## Bounding box prediction data
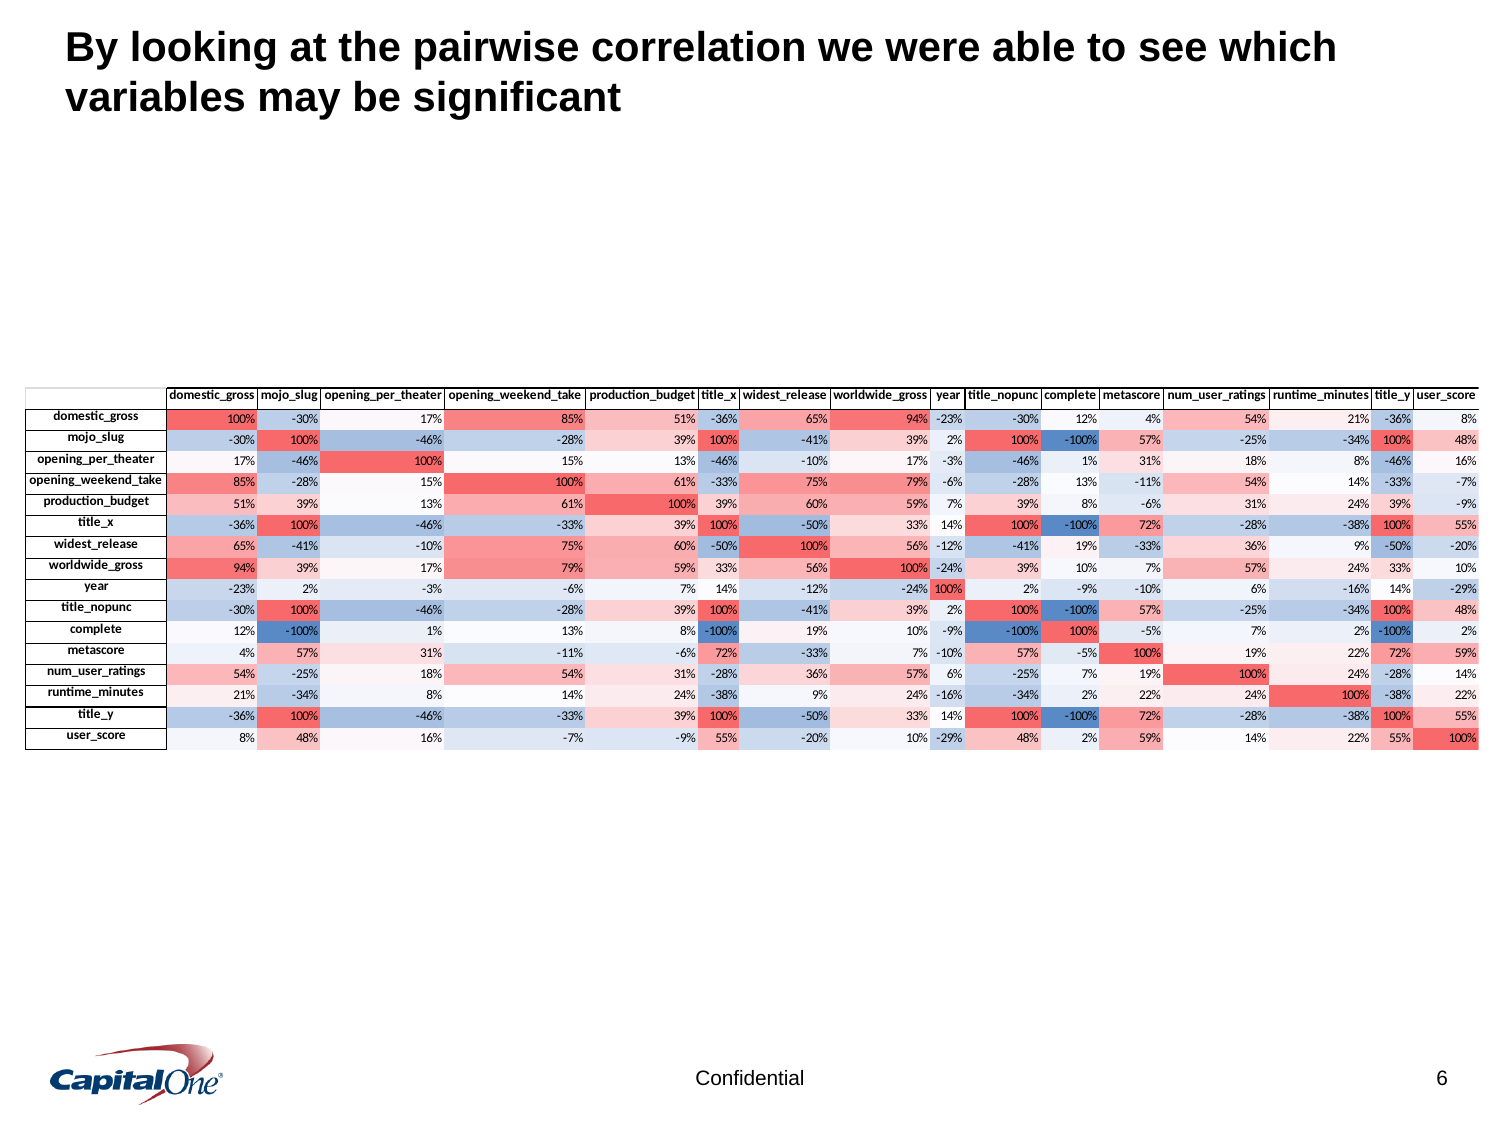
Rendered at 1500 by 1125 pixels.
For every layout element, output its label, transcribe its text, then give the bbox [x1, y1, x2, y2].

picture [24, 387, 1480, 751]
title By looking at the pairwise correlation we were able to see which variables may be significant [49, 12, 1451, 129]
picture [50, 1044, 223, 1105]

## WORK TO BE COMPLETED
Restate each entry word for word, please, but drop any images it holds.

## YOUR RESPONSE
Rendered at 1500 by 1125 pixels.
For every layout element, output its label, transcribe its text, then give the bbox [x1, y1, x2, y2].

picture [24, 387, 1480, 751]
title By looking at the pairwise correlation we were able to see which variables may be significant [49, 12, 1451, 129]
picture [50, 1044, 223, 1105]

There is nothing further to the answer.